| Exercise brief |
Write out the lines of the records again, starting at the line that has "Rodong Sinmun said" and ending after the line that has "The Pentagon says". Swap "drought" for "dry spell" and leave everything else as it is.

| Provided data |
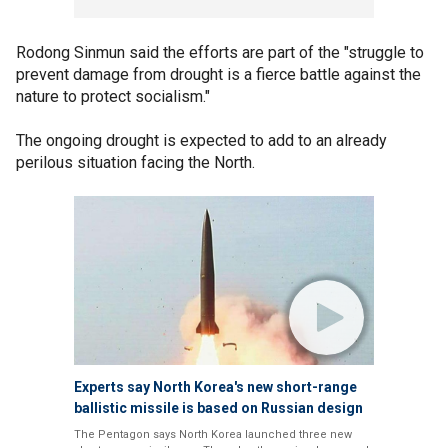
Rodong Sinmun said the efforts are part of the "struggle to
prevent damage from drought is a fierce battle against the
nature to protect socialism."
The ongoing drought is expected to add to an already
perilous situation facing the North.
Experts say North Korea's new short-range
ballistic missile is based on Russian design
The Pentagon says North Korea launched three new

--

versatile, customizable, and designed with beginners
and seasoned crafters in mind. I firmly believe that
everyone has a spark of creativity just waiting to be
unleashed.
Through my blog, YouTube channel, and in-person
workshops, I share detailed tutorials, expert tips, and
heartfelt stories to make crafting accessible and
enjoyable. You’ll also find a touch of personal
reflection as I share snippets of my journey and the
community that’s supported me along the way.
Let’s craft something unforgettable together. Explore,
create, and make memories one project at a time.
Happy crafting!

| Written response |
Rodong Sinmun said the efforts are part of the "struggle to
prevent damage from dry spell is a fierce battle against the
nature to protect socialism."
The ongoing dry spell is expected to add to an already
perilous situation facing the North.
Experts say North Korea's new short-range
ballistic missile is based on Russian design
The Pentagon says North Korea launched three new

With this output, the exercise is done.